Mark Smith’s view of Psalm 82 can stand for the consensus of modern scholarship. Smith thinks the author of Psalm 82 is trying to replace an older view, and that the older view represents Isreal’s original polytheism.
When verse one says: “God stands in the assembly of El. He judges among the gods” it picks up the mythology that we have found in the tablets discovered at Ugarit. There El presides over a council of all the gods. The psalmist has one of those other gods, Yahweh, stand up and address the assembly. In verses 2-5 Yahweh condemns the other gods. And in verses 6 and 7 he renders judgment. .“I said, ‘You are gods, All of you are sons of the Most High. Nevertheless you shall die like men, And fall like one of the princes‘.”

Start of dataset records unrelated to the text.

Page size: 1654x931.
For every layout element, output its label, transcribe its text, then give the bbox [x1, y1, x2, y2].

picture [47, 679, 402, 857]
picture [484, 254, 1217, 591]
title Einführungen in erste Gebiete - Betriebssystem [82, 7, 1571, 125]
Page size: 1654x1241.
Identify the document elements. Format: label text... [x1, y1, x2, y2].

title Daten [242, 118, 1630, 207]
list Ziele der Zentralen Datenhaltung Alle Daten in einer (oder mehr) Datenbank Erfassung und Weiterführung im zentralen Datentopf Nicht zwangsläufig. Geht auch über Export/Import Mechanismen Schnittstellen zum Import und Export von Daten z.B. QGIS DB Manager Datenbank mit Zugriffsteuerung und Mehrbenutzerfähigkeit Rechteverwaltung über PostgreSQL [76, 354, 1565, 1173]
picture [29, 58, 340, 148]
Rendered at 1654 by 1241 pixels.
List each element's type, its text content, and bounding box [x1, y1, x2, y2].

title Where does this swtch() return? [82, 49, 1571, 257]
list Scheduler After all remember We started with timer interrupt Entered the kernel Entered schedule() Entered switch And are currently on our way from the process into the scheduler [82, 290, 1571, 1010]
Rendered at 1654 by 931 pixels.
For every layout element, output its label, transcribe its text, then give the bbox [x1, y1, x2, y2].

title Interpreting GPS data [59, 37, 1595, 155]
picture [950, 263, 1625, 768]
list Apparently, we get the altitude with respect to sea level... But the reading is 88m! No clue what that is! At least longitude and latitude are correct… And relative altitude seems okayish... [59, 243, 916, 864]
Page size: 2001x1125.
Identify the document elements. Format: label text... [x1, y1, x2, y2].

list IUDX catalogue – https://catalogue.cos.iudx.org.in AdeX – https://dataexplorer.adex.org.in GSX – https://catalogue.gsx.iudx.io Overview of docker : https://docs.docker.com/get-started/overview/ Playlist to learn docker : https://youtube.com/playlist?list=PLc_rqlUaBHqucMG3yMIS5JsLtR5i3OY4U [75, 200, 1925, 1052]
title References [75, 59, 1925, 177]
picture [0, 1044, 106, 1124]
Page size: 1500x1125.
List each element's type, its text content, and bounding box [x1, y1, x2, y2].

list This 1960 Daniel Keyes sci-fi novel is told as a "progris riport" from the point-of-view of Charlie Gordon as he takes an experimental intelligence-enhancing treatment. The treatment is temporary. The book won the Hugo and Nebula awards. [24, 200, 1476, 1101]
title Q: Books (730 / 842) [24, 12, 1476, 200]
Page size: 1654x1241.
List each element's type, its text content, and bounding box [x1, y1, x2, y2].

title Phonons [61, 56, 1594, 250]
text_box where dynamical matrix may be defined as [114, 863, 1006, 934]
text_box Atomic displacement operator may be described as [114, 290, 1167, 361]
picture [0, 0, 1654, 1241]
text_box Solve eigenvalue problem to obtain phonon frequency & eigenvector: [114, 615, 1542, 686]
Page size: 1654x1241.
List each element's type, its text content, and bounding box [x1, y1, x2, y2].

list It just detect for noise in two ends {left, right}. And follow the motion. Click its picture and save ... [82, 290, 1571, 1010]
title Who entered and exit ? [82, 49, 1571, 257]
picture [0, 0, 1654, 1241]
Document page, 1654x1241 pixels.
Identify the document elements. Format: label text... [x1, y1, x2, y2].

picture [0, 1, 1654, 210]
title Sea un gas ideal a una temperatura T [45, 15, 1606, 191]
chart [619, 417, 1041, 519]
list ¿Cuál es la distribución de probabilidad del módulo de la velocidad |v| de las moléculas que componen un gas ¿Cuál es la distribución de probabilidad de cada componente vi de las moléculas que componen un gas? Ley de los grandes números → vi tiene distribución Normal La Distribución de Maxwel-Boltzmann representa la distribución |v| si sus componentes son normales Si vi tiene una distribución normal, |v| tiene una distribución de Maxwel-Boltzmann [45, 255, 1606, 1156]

In other word, our psalmist pictures the God of Israel condemning all the other gods to death.
Then in verse 8, the voice of a prophet sounds out calling upon the Israel’s God, who had previously just been one of the gods of the nations, to assume the role of supreme God and judge. Smith thinks the psalmist graphically replaces an older theology with a newer theology. But the new theology is not monotheism. In fact, since El’s wife was Asherah, Smith thinks that Yahweh would have been understood now to be mated to Asherah, thus the inscriptions we have found in the Sinai desert that refer to Yahweh of Samaria and his Asherah.. The other gods don’t really die. They get demoted to the “host of heaven” (1 Kings 22:19) or the Seraphim (Isaiah 6).
So before the 8th century BCE Israel’s religion was a polytheism like this: “Other gods in their nations represented no threat to Israel and its patron god as long as they were not imported into Israel. As long as other gods did not affect worship of Yahweh in Israel, they could be tolerated as the gods of other peoples and nations. (Smith p 49).